The rupee posted its biggest single-day gain since mid-January 1998 as the Reserve Bank's latest move to shore up the currency by providing dollars to oil firms directly helped.
The partially convertible rupee closed at 66.55/56 per dollar, up 3.46% on the day, its biggest single-day rise since Jan 19, 1998. The unit had closed at 68.80/81 on Wednesday after hitting a record low of 68.85.
On Wednesday, the rupee had dropped 3.7% in its biggest single-day decline in 18 years.
The RBI late Wednesday said it would start providing dollars directly to three major oil importing companies -- who provide about 80 % of India's oil needs -- through a separate bank.
The new measure means Indian Oil, Hindustan Petroleum and Bharat Petroleum can buy from the RBI instead of the open market where they are responsible for most of the dollar demand.
The move means, however, that the RBI will have to dip into its foreign currency reserves, which it recently said were high enough to cover seven months of imports.
The rupee plunged 3.86 % on Wednesday, its biggest one-day fall in nearly two decades, on worries about a US-led military strike against Syria and surging crude oil prices which fanned fears of a financial crisis.
Prime Minister Manmohan Singh said in parliament Thursday that the country is faced "with a difficult situation" over the economy.
"There are several causes.

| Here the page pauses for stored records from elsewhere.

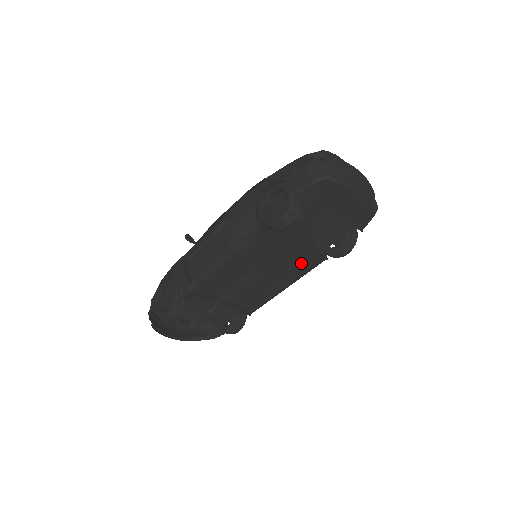
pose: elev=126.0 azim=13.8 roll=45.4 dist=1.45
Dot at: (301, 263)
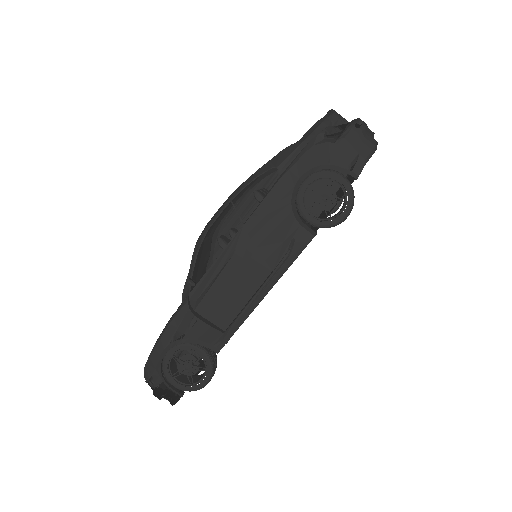
Dot at: occluded
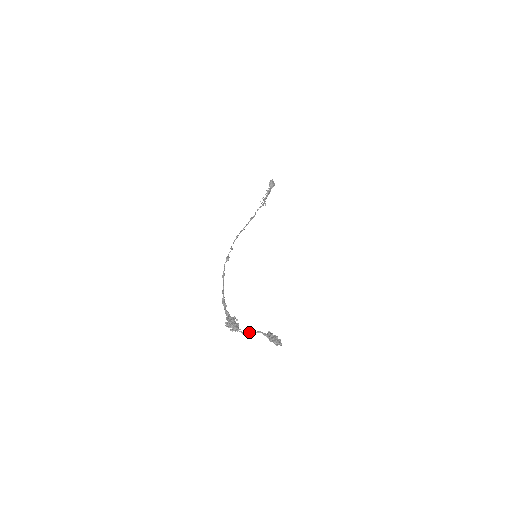
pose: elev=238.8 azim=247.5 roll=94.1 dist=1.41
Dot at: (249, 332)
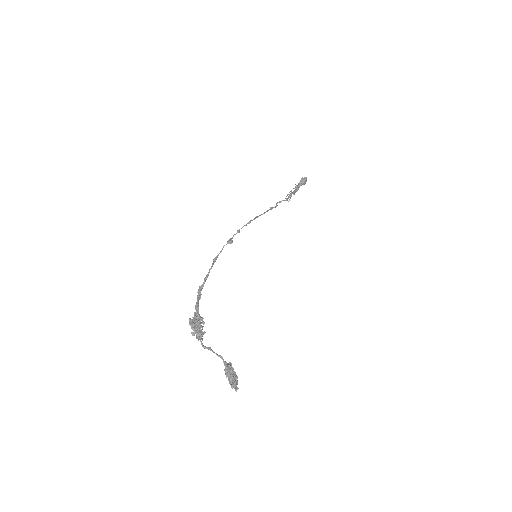
Dot at: (210, 349)
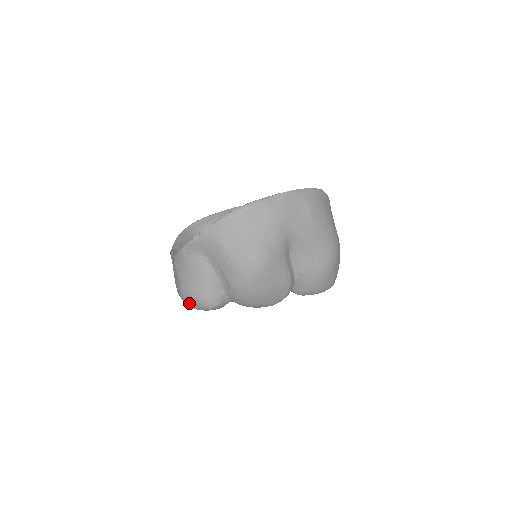
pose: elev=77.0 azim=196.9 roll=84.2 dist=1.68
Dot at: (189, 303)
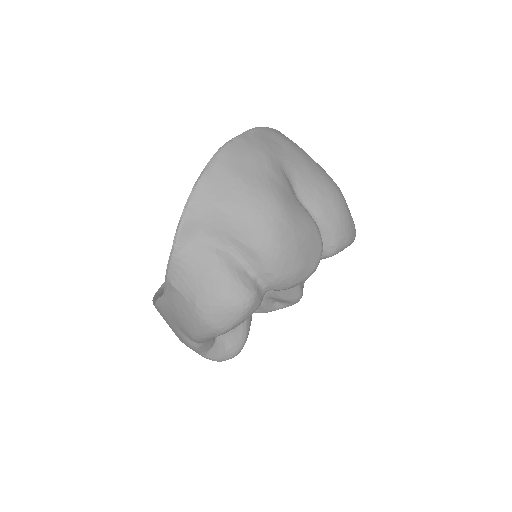
Dot at: (217, 322)
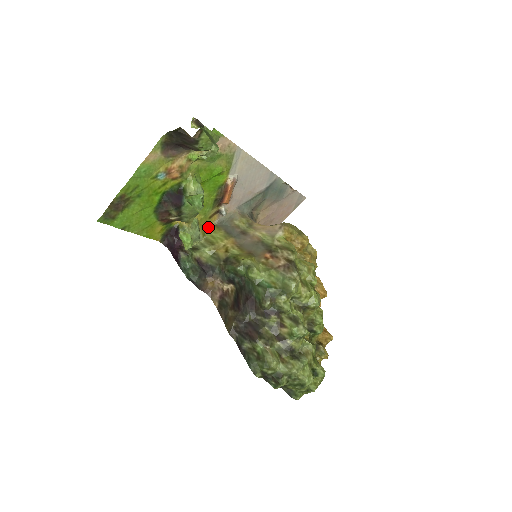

I do not deny some domestic factors too are responsible," he told parliament and opposition leaders who questioned him on the rupee's sharp decline.
Singh is expected to make a statement on the economy on Friday.

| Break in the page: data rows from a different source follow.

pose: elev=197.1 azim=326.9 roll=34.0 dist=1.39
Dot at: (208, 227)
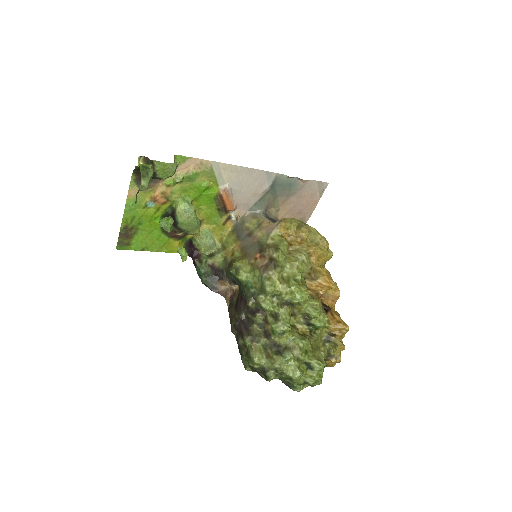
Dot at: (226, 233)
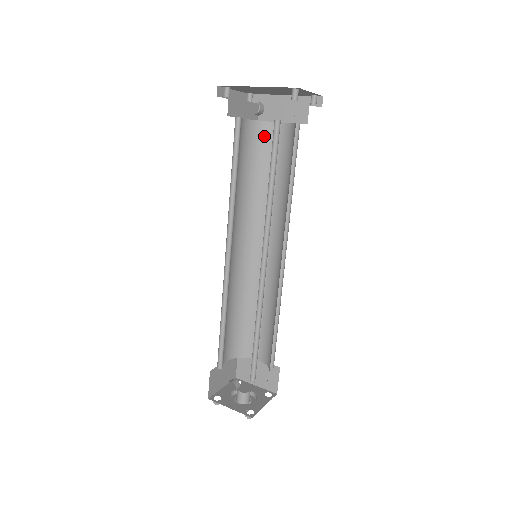
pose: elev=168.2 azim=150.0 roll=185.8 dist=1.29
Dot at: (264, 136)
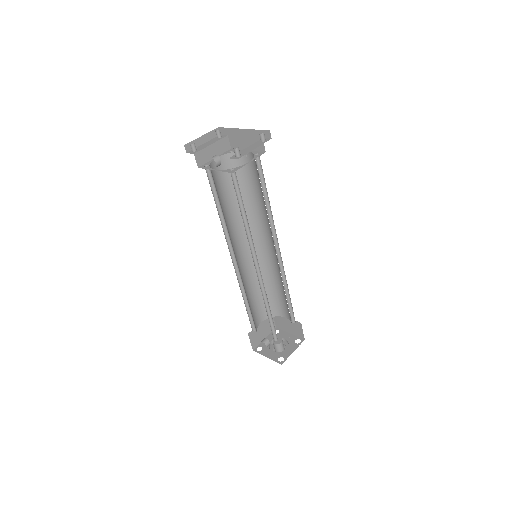
Dot at: (238, 163)
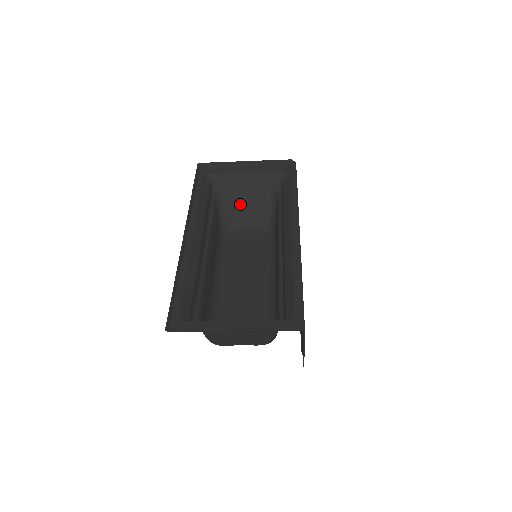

Against the backdrop of unrelenting negative news for the economy, leading national business daily The Business Standard said confidence in the government had drained away and New Delhi must consider approaching the IMF.
"The government must recognise the possibility of such a lack of confidence that investors, domestic and foreign, just want to take their money and run - and invest it anywhere but here," it said.
It added: "It is, thus, once again clear that the only real option is to approach the International Monetary Fund (IMF)".
India last called on the IMF for funds in 1991 during a balance of payments crisis that was considered a national embarrassment.
The RBI has taken a number of measures to try and halt the fall of the rupee, Asia's worst-performing currency this year, which has lost around a fifth of its value against the dollar since the start of 2013.
Rupa Rege Nitsure, an economist with state-run Bank of Baroda, said the RBI must hike local fuel prices that are currently heavily subsidised, as state-run oil firms are hit by the rising crude prices.
Analysts fear the sharp rise in global crude oil costs will worsen import-dependent India's already record current account deficit -- the broadest measure of trade.
The deficit hit a record $88 billion last year but the government has said it will cut it to $70 billion this year.
A depreciating rupee makes imports of everything from oil to coal and chemicals costlier, and comes as foreign capital inflows into India have dried up and growth is at a decade-low of 5.0 %.
The rupee is one of many emerging market currencies that have also been hit by foreign fund outflows on expectations that the US Federal Reserve will wind down its stimulus scheme as the US economy recovers.